Many implantable medical devices (IMDs) that are used to treat or monitor patients suffering from a variety of conditions rely on electrochemical cells for providing the energy needed to power the device electronics and generate therapeutic electrical stimulation pulses. Examples of such IMDs include implantable pacemakers and implantable cardioverter-defibrillators (ICDs), which are electronic medical devices that monitor the electrical activity of the heart and provide electrical stimulation to one or more of the heart chambers as necessary. Pacemakers deliver relatively low-voltage pacing pulses in one or more heart chambers. ICDs can deliver high-voltage cardioversion and defibrillation shocks in addition to low-voltage pacing pulses
IMDs including pacemakers, ICDs, drug pumps, neurostimulators, physiological monitors such as hemodynamic monitors or ECG monitors, typically require at least one battery to power the various components and circuitry used for performing the device functions. Pacemakers and ICDs generally include pulse generating circuitry required for delivering pacing and/or cardioversion and defibrillation pulses, control circuitry, telemetry circuitry, recharge circuitry and other circuitry that require an energy source. In addition to a battery, ICDs include at least one high-voltage capacitor for use in generating high-voltage cardioversion and defibrillation pulses.

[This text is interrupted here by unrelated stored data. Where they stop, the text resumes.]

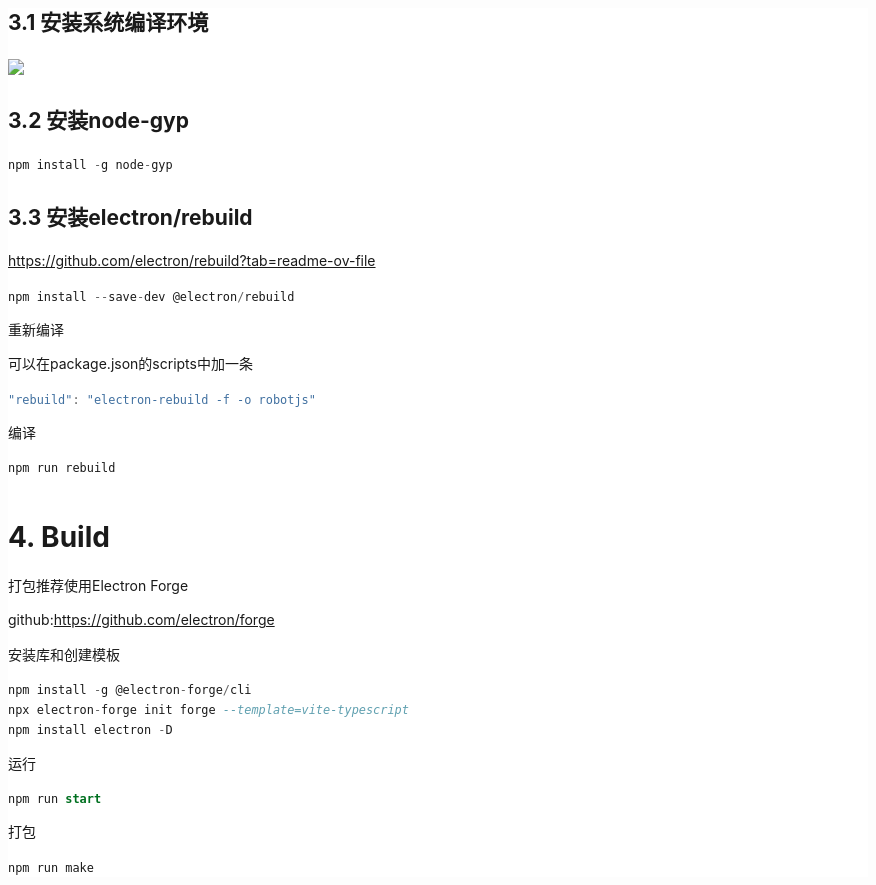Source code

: ## 3.1 安装系统编译环境

<img src="/assets/E2KBbdUcQo17tUxTOImcSgHvnYg.png" src-width="886" class="markdown-img m-auto" src-height="345" align="center"/>

## 3.2 安装node-gyp

```js
npm install -g node-gyp
```

## 3.3 安装electron/rebuild

https://github.com/electron/rebuild?tab=readme-ov-file

```js
npm install --save-dev @electron/rebuild
```

重新编译

可以在package.json的scripts中加一条

```js
"rebuild": "electron-rebuild -f -o robotjs"
```

编译

```js
npm run rebuild
```

# 4. Build

打包推荐使用Electron Forge

github:https://github.com/electron/forge

安装库和创建模板

```sql
npm install -g @electron-forge/cli
npx electron-forge init forge --template=vite-typescript
npm install electron -D
```

运行

```sql
npm run start
```

打包

```sql
npm run make
```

IMDs are preferably designed with a minimal size and mass to minimize patient discomfort and prevent tissue erosion at the implant site. Capacitors contribute substantially to the overall size and mass of an ICD. Capacitors for use in an ICD are typically provided with a hermetically-sealed encasement for housing an electrode assembly, including an anode and cathode, an electrolyte, and other components such as a separator, electrode connector feedthroughs and lead wires. The encasement includes a case and a cover that are sealed through joining processes such as laser welding after assembling the cell components within the case.
Factors affecting the performance of electrolytic capacitors include the effective surface area of the anodes and cathodes that can be contacted by the electrolyte, the dielectric constant of the oxide formed on the electrode surface, and the thickness and properties of the dielectric layer. To improve the capacitor cell performance, porous or surface-enhanced electrode substrate materials are used to effectively increase the electrode surface area. For example, flat electrolytic capacitors often include aluminum sheets that are etched or perforated to increase the electrode surface area. Pellet or slug-type electrodes are formed from a valve metal powder that is pressed and formed into a porous substrate.
Typically, an oxide dielectric layer is grown anodically upon exposed surfaces of the electrode when the electrode is immersed in a formation electrolyte. The composition of the oxide layer grown anodically is limited to oxides of the elements found in the electrode substrate. Deposition of a dielectric layer having a composition differing from the substrate composition may be deposited onto an electrode substrate, for example by physical vapor deposition. However, such deposition of a dielectric layer onto a highly structured substrate surface is not likely to achieve uniform coverage of the substrate surface, resulting in defects such as “pin holes”. Non-uniform coverage of the substrate surface will result in inferior electrode performance.